When the X server crashes it prints a backtrace to the log file. This backtrace looks something like this:

(EE) Backtrace:
(EE) 0: /usr/bin/Xorg (OsLookupColor+0x129) [0x473759]
(EE) 1: /lib64/libpthread.so.0 (__restore_rt+0x0) [0x3cd140f74f]
(EE) 2: /lib64/libc.so.6 (__select_nocancel+0xa) [0x3cd08ec78a]
(EE) 3: /usr/bin/Xorg (WaitForSomething+0x1ac) [0x46a8fc]
(EE) 4: /usr/bin/Xorg (SendErrorToClient+0x111) [0x43a091]
(EE) 5: /usr/bin/Xorg (_init+0x3b0a) [0x42c00a]
(EE) 6: /lib64/libc.so.6 (__libc_start_main+0xf5) [0x3cd0821d65]
(EE) 7: /usr/bin/Xorg (_start+0x29) [0x428c35]
(EE) 8: ? (?+0x29) [0x29]
This is a forced backtrace from the current F20 X Server package, generated by killall -11 Xorg. There is not a lot of human-readable information but you can see the call stack, and you can even recognise some internal functions. Now, in Fedora we compile with libunwind which gives us relatively good backtraces. Without libunwind, your backtrace may look like this:
(EE) 
(EE) Backtrace:
(EE) 0: /opt/xorg/bin/Xorg (xorg_backtrace+0xb5) [0x484989]
(EE) 1: /opt/xorg/bin/Xorg (0x400000+0x8d1a4) [0x48d1a4]
(EE) 2: /lib64/libpthread.so.0 (0x3cd1400000+0xf750) [0x3cd140f750]
(EE) 3: /lib64/libc.so.6 (__select+0x33) [0x3cd08ec7b3]
(EE) 4: /opt/xorg/bin/Xorg (WaitForSomething+0x3dd) [0x491a45]
(EE) 5: /opt/xorg/bin/Xorg (0x400000+0x3561b) [0x43561b]
(EE) 6: /opt/xorg/bin/Xorg (0x400000+0x43761) [0x443761]
(EE) 7: /opt/xorg/bin/Xorg (0x400000+0x9baa8) [0x49baa8]
(EE) 8: /lib64/libc.so.6 (__libc_start_main+0xf5) [0x3cd0821d65]
(EE) 9: /opt/xorg/bin/Xorg (0x400000+0x25df9) [0x425df9]
So, even less information and it certainly makes it hard to figure out where to even get started. Luckily there is a tool to get some useful info out of that: eu-addr2line. All you need is to install the debuginfo package for the crashing program. Then it's just a matter of copying addresses.
$ eu-addr2line -e /opt/xorg/bin/Xorg 0x48d1a4
/home/whot/xorg/xserver/os/osinit.c:132
Alright, this is useful now, I can download the source package and check where it actually goes wrong. But wait - it gets even better. Let's say you have a driver module in the callstack:
(EE) Backtrace:
(EE) 0: /opt/xorg/bin/Xorg (xorg_backtrace+0xb5) [0x484989]

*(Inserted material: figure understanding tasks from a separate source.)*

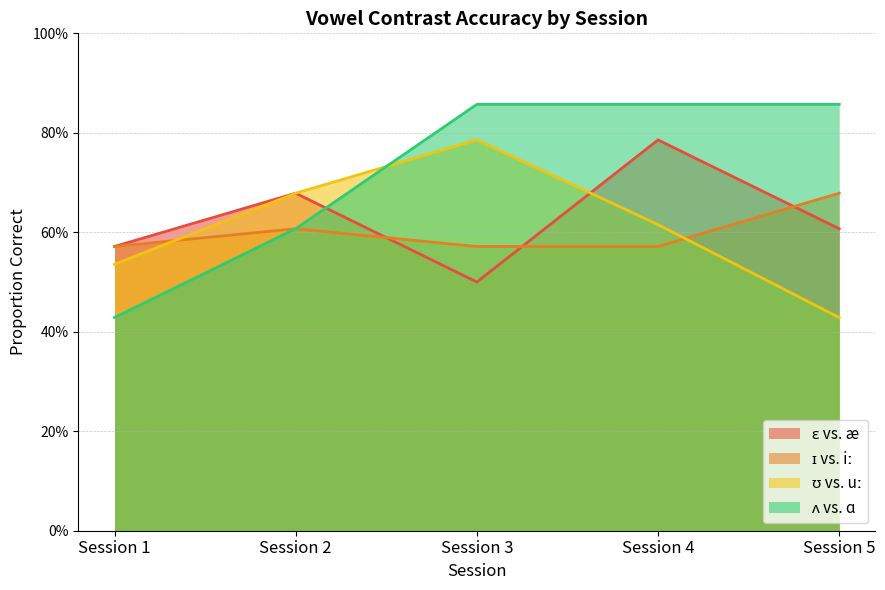

True or false: ʊ vs. uː has a value of 0.4 at Session 5.

True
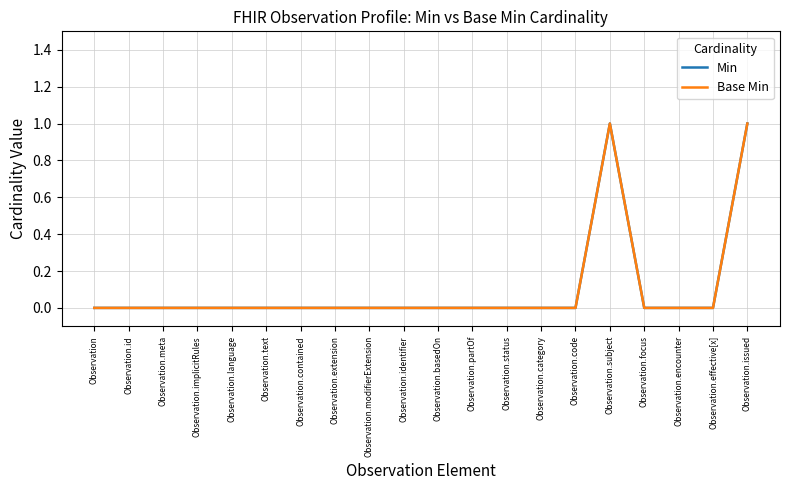

Is the value of Min at Observation.id greater than the value of Base Min at Observation.issued?

No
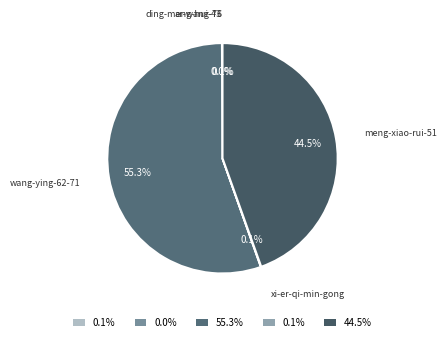

What is the largest slice in the pie chart?

wang-ying-62-71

(EE) 1: /opt/xorg/bin/Xorg (0x400000+0x8d1a4) [0x48d1a4]
(EE) 2: /lib64/libpthread.so.0 (0x3cd1400000+0xf750) [0x3cd140f750]
(EE) 3: /opt/xorg/lib/libinput.so.0 (libinput_dispatch+0x19) [0x7ffff1e51593]
(EE) 4: /opt/xorg/lib/xorg/modules/input/libinput_drv.so (0x7ffff205b000+0x2a12) [0x7ffff205da12]
(EE) 5: /opt/xorg/bin/Xorg (xf86Wakeup+0x1b1) [0x4af069]
(EE) 6: /opt/xorg/bin/Xorg (WakeupHandler+0x83) [0x444483]
(EE) 7: /opt/xorg/bin/Xorg (WaitForSomething+0x3fe) [0x491a66]
(EE) 8: /opt/xorg/bin/Xorg (0x400000+0x3561b) [0x43561b]
(EE) 9: /opt/xorg/bin/Xorg (0x400000+0x43761) [0x443761]
(EE) 10: /opt/xorg/bin/Xorg (0x400000+0x9baa8) [0x49baa8]
(EE) 11: /lib64/libc.so.6 (__libc_start_main+0xf5) [0x3cd0821d65]
(EE) 12: /opt/xorg/bin/Xorg (0x400000+0x25df9) [0x425df9]
You can see that we have a xf86libinput driver (libinput_drv.so) which in turn loadsd libinput.so. You can debug the crash the same way now, just change the addr2line argument:
$ eu-addr2line -e /opt/xorg/lib/libinput.so.0 libinput_dispatch+0x19 
/home/whot/code/libinput/src/libinput.c:603
Having this information of course doesn't mean you can fix any bug. But when you're reporting a bug it can be invaluable. If I have access to the same rpms that you're running it's possible to look up the context of the crash in the source. Or, even better, since you already have access to those you can make debugging a lot easier by attaching the required bits and pieces to a bug report. Seeing a bug report where a reporter already narrowed down where it crashes makes it a lot easier than guessing based on hex numbers what went wrong.